** SOURCE DATA follows **

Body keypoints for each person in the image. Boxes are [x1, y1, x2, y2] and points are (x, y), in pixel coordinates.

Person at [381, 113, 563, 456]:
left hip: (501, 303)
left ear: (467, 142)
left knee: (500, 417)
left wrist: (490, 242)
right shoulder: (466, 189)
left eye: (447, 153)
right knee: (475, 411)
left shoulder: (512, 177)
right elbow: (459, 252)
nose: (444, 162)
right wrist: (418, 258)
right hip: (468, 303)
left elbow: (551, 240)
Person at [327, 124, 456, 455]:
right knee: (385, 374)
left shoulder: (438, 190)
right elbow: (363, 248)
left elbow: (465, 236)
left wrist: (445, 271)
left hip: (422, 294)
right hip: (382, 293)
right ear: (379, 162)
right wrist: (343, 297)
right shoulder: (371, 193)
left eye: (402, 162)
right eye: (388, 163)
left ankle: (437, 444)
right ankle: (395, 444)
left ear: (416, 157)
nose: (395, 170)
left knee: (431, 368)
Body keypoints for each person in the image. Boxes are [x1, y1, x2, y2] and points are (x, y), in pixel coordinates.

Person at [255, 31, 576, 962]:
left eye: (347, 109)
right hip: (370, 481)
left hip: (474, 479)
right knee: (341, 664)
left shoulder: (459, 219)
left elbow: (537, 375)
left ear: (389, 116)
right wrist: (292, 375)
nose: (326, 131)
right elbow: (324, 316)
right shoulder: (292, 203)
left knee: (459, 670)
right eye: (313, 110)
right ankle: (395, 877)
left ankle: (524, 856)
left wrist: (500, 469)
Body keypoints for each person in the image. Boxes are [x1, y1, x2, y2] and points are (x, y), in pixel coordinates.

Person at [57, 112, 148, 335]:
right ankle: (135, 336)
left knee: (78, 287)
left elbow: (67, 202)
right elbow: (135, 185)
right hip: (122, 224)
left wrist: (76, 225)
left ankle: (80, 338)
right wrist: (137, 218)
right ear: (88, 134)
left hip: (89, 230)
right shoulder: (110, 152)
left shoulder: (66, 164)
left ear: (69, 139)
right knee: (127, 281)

** End of SOURCE DATA **

Each line of the entries above that contains "elbow" must be copied into the answer.

» **TASK ANSWER**
right elbow: (459, 252)
left elbow: (551, 240)
right elbow: (363, 248)
left elbow: (465, 236)
left elbow: (537, 375)
right elbow: (324, 316)
left elbow: (67, 202)
right elbow: (135, 185)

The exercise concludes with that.